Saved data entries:
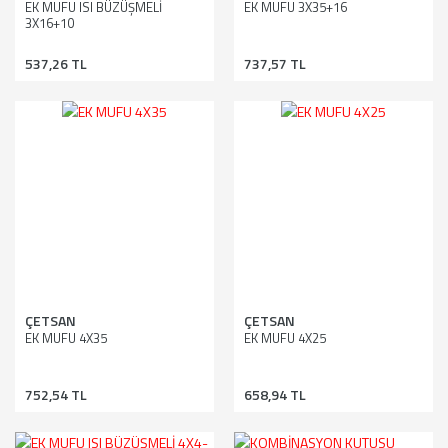
EK MUFU ISI BÜZÜŞMELİ
EK MUFU 3X35+16
3X16+10
537,26 TL
737,57 TL
ÇETSAN
ÇETSAN
EK MUFU 4X35
EK MUFU 4X25
752,54 TL
658,94 TL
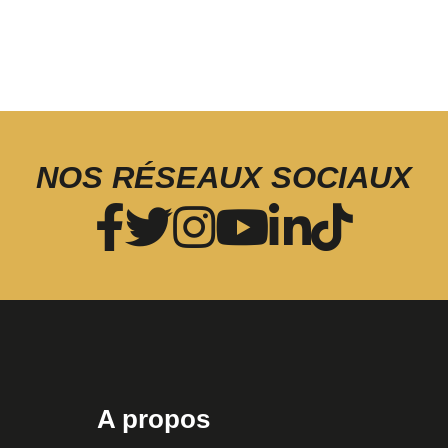
NOS RÉSEAUX SOCIAUX
A propos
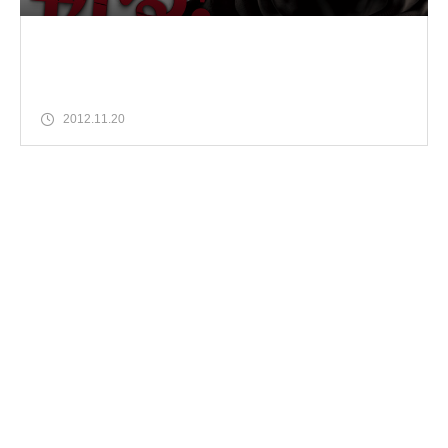
2012.11.20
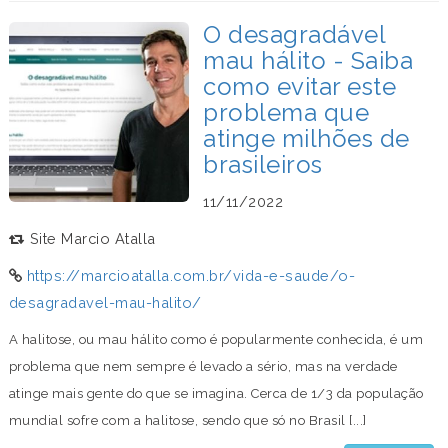
O desagradável
mau hálito - Saiba
como evitar este
problema que
atinge milhões de
brasileiros
11/11/2022
Site Marcio Atalla
https://marcioatalla.com.br/vida-e-saude/o-
desagradavel-mau-halito/
A halitose, ou mau hálito como é popularmente conhecida, é um
problema que nem sempre é levado a sério, mas na verdade
atinge mais gente do que se imagina. Cerca de 1/3 da população
mundial sofre com a halitose, sendo que só no Brasil [...]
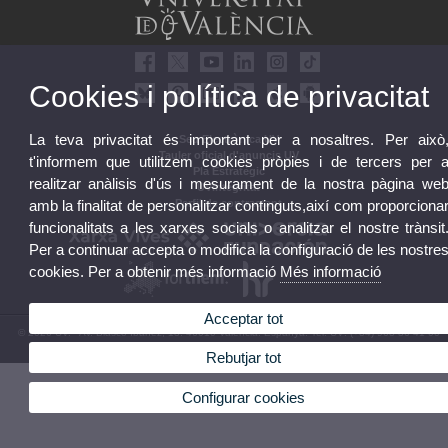
Cookies i política de privacitat
La teva privacitat és important per a nosaltres. Per això
Seu Electrònica UV
Tauler oficial d'anuncis UV
t'informem que utilitzem cookies pròpies i de tercers per 
Pla Estratègic
realitzar anàlisis d'ús i mesurament de la nostra pàgina we
UVintegritat
amb la finalitat de personalitzar continguts,així com proporciona
Perfil de contractant
funcionalitats a les xarxes socials o analitzar el nostre trànsit
Per a continuar accepta o modifica la configuració de les nostre
cookies. Per a obtenir més informació
Més informació
Acceptar tot
© 2026 UV. - Av. Blasco Ibáñez, 13. 46010 València. Espanya. Tel. UV: (+34) 963 86 41 00
Rebutjar tot
Avís legal
|
Accessibilitat
|
Política privacitat
|
Cookies
|
Transparència
|
Bústia UV
Configurar cookies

§ Work to complete
Can you turn every line of text in the material above into a numbered list, skipping any blank lines and leaving the pictures out?

§ Result of the exercise
1. EK MUFU ISI BÜZÜŞMELİ
2. EK MUFU 3X35+16
3. 3X16+10
4. 537,26 TL
5. 737,57 TL
6. ÇETSAN
7. ÇETSAN
8. EK MUFU 4X35
9. EK MUFU 4X25
10. 752,54 TL
11. 658,94 TL
12. NOS RÉSEAUX SOCIAUX
13. A propos
14. 2012.11.20
15. O desagradável
16. mau hálito - Saiba
17. como evitar este
18. problema que
19. atinge milhões de
20. brasileiros
21. 11/11/2022
22. Site Marcio Atalla
23. https://marcioatalla.com.br/vida-e-saude/o-
24. desagradavel-mau-halito/
25. A halitose, ou mau hálito como é popularmente conhecida, é um
26. problema que nem sempre é levado a sério, mas na verdade
27. atinge mais gente do que se imagina. Cerca de 1/3 da população
28. mundial sofre com a halitose, sendo que só no Brasil [...]
29. Cookies i política de privacitat
30. La teva privacitat és important per a nosaltres. Per això
31. Seu Electrònica UV
32. Tauler oficial d'anuncis UV
33. t'informem que utilitzem cookies pròpies i de tercers per 
34. Pla Estratègic
35. realitzar anàlisis d'ús i mesurament de la nostra pàgina we
36. UVintegritat
37. amb la finalitat de personalitzar continguts,així com proporciona
38. Perfil de contractant
39. funcionalitats a les xarxes socials o analitzar el nostre trànsit
40. Per a continuar accepta o modifica la configuració de les nostre
41. cookies. Per a obtenir més informació
42. Més informació
43. Acceptar tot
44. © 2026 UV. - Av. Blasco Ibáñez, 13. 46010 València. Espanya. Tel. UV: (+34) 963 86 41 00
45. Rebutjar tot
46. Avís legal
47. |
48. Accessibilitat
49. |
50. Política privacitat
51. |
52. Cookies
53. |
54. Transparència
55. |
56. Bústia UV
57. Configurar cookies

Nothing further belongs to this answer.